Ayşe Neşeli, "Gerçek ailemi bulabilmek için çok çabaladım ancak hiçbir sonuç alamadım. En son bir özel televizyon kanalına çıkarak ailemi bulmak istedim. Yapılan ihbar üzerine, annemin L.S olduğunu öğrendim. Müracaatım üzerine Savcılık kararıyla mezar açıldı ve DNA eşleşmesi yapıldı. Yapılan eşleşme pozitif geldi. Daha sonra babamı bulmak istedim. Tüm iddialar teyzemin eşi Ö.T.'yi gösteriyordu. Bu iddialar üzerine şikayetçi olarak DNA testi yapılmasını istedim. Bu testin sonucu da pozitif geldi. Bu sayede hem ölen anneme, hem de babama ulaşmış oldum" ifadelerini kullandı.
"Ailemi ararken mezarımı buldum"
Ailesini bulmak için çalmadığı kapı bırakmayan Ayşe Neşeli, bu süreçte kendi mezarını bulduğunu söyledi. Neşeli, "Annemi bulduktan sonra yaptığım araştırmada, annemin bir kızının olduğunu ancak doğumdan hemen sonra öldüğünü öğrendim. Aslında kendi mezarımı aramaya başladım. Aile yakınları doğan çocuğu aile mezarlığına gömdüklerini söylediler.

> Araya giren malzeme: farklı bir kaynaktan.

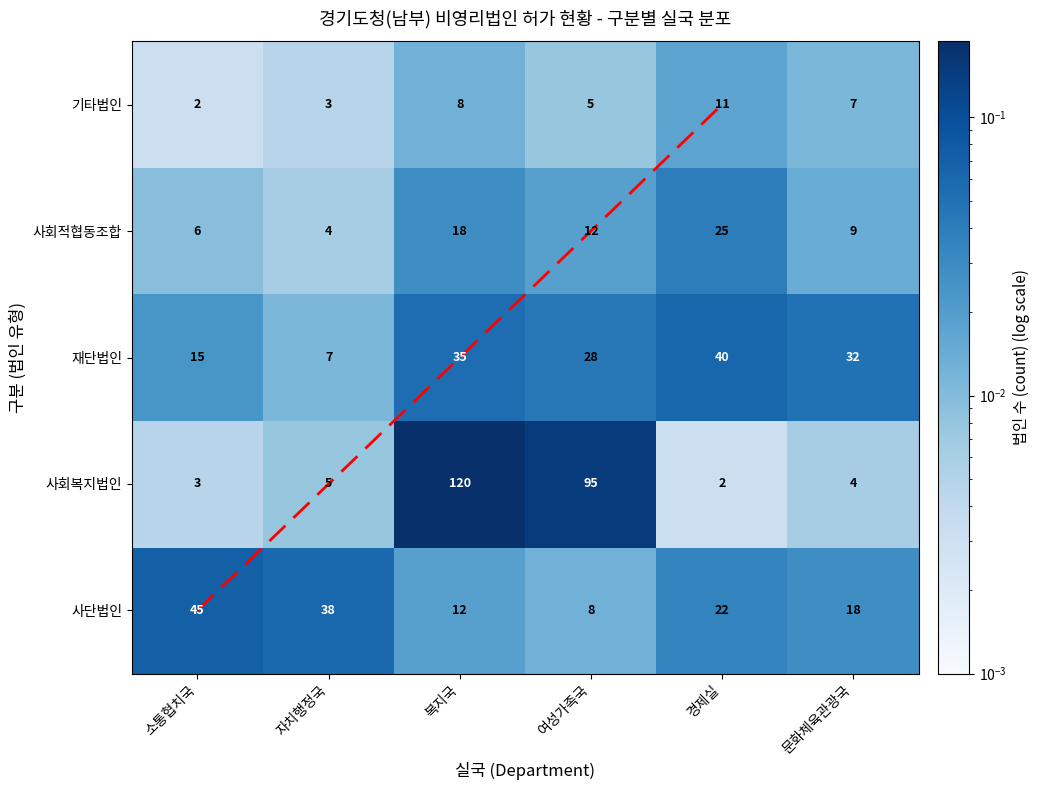

At which category is the sum across all series the highest?

복지국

Bu sayede kendi mezarımı da bulmuş oldum" dedi.
DNA sonuçlarını mahkemeden öğrenen Ayşe Neşeli bu sevincini adliye çıkışında ve mahallesinde davul ve zurna çaldırarak kutladı.
Ev arkadaşının üvey kuzeni olduğunu öğrenen Nimet Tosun da yaptığı açıklamada, "Ayşe Neşeli'yi engelli oğluma baksın diye evime aldım. Uzun zamandır birlikte kalıyoruz. Ayşe Neşeli ailesini bulduğunu ve abisinin kendisini görmeye geleceğini söyledi. Ben de kabul ettim. Evimize gelen ve "Ayşe'nin abisiyim" diyen kişi benim kuzenim çıktı. Çocukluğumda L.S teyzenin bir kızının doğduğunu ve doğduktan sonra öldüğünü duymuştum. Meğerse öldü denilen kız Ayşe Neşeli'ymiş" ifadelerini kullandı.